И старый пахан улыбнулся с прежней самоуверенностью.
– А те, кто убил, те уж живыми отсюда не уйдут. Нет-с. Это уж извините. Потому все это – стадо баранов, а мы – организация.
Я посмотрел на урку не без некоторого уважения.
ПОДПОРОЖЬЕ
Тихий морозный вечер. Все небо в звездах. Мы с Юрой идем в Подпорожье по тропинке, проложенной по льду Свири. Вдали, верстах в трех, сверкают электрические огоньки Подпорожья. Берега реки покрыты густым хвойным лесом, завалены мягкими снеговыми сугробами. Кое-где сдержанно рокочут незамерзшие быстрины. Входим в Подпорожье.
Видно, что это было когда-то богатое село. Просторные двухэтажные избы, рубленные из аршинных бревен, резные коньки, облезлая окраска ставень. Крепко жил свирский мужик. Теперь его ребятишки бегают по лагерю, выпрашивая у каторжников хлебные объедки, селедочные головки, несъедобные лагерные щи.
У нас обоих – вызов в УРЧ. Пока еще не назначение, а только вызов. УРЧ – учетно-распределительная часть лагеря, она учитывает всех заключенных, распределяет их на работы, перебрасывает из пункта на пункт, из отделения в отделение, следит за сроками заключения, за льготами и прибавками сроков, принимает жалобы и прочее в этом роде.
Внешне это такое же отвратное здание, как и все советские заведения, не столичные, конечно, а так, чином пониже, какие-нибудь сызранские или царево-кокшайские. Полдюжины комнатушек набиты так же, как была набита наша теплушка. Столы из не крашенных, иногда даже не обструганных досок. Такие же табуретки и взамен недостающих табуреток – березовые поленья. Промежутки забиты ящиками с делами, связками карточек, кучами всякой бумаги.

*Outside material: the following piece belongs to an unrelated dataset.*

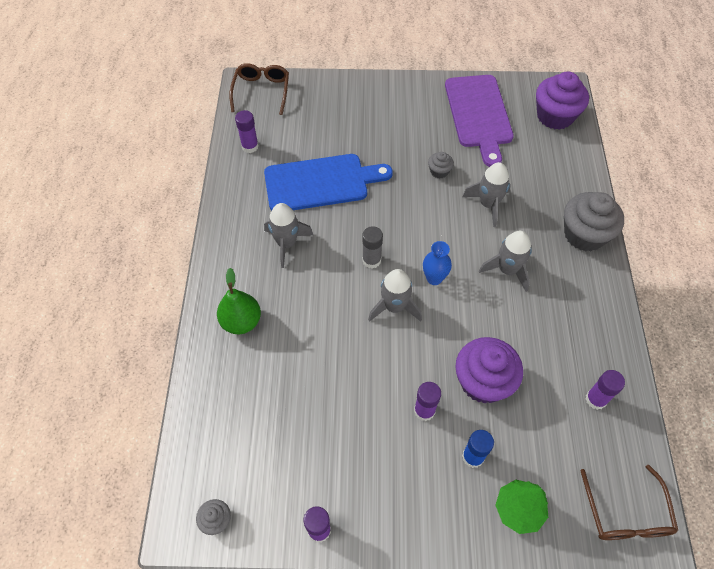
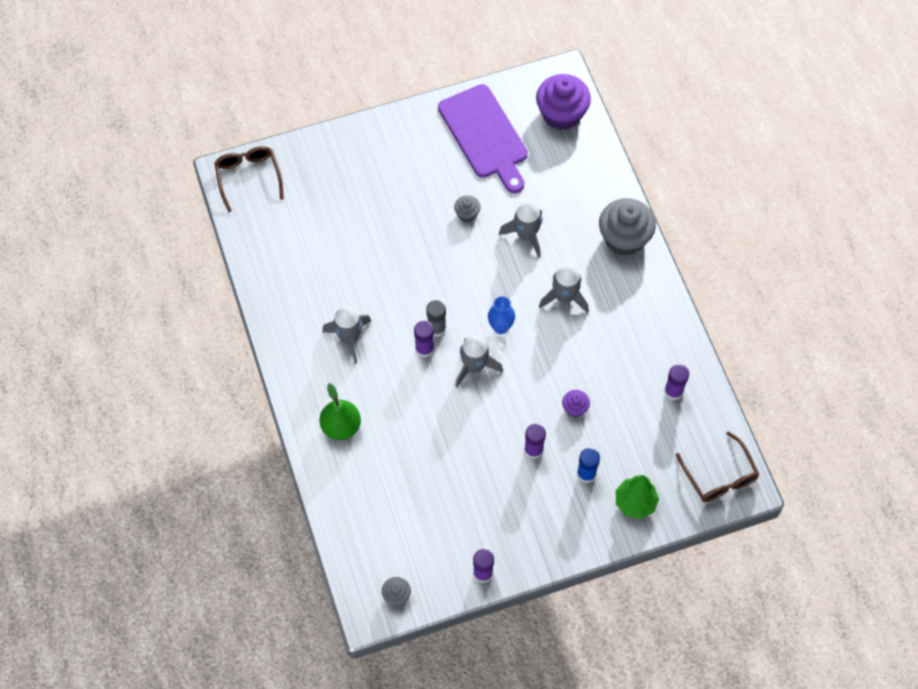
camera: 20 degrees left, 5 degrees up
purple glue stick [235,110,259,153] -> purple glue stick moved to [414,321,434,357]
blue cutting board [264,154,393,211] -> none
purple cupcake [455,337,523,403] -> purple cupcake [562,390,590,417], size x0.47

Конвоир сдает нас какому-то делопроизводителю или, как здесь говорят, «делопуту». Делопут подмахивает сопроводиловку:
– Садитесь, подождите.
Сесть не на что. Снимаем рюкзаки и усаживаемся на них. В комнатах лондонским туманом плавает густой махорочный дым. Доносится крепкая начальственная ругань, угроза арестами и прочее. Не то, что в ГПУ и на Погре начальство не посмело бы так ругаться. По комнатушкам мечутся люди. Кто ищет полено, на которое можно было бы сесть, кто умоляет делопута дать ручку: срочная работа, не выполнишь – посадят. Но ручек нет и у делопута. Делопут же увлечен таким занятием: он выковыривает сердцевину химического карандаша и делает из нее чернила, ибо никаких других в УРЧ не имеется. Землисто-зеленые, изможденные лица людей, сутками сидящих в этом махорочном дыму, тесноте, ругани, бестолковщине. Жуть.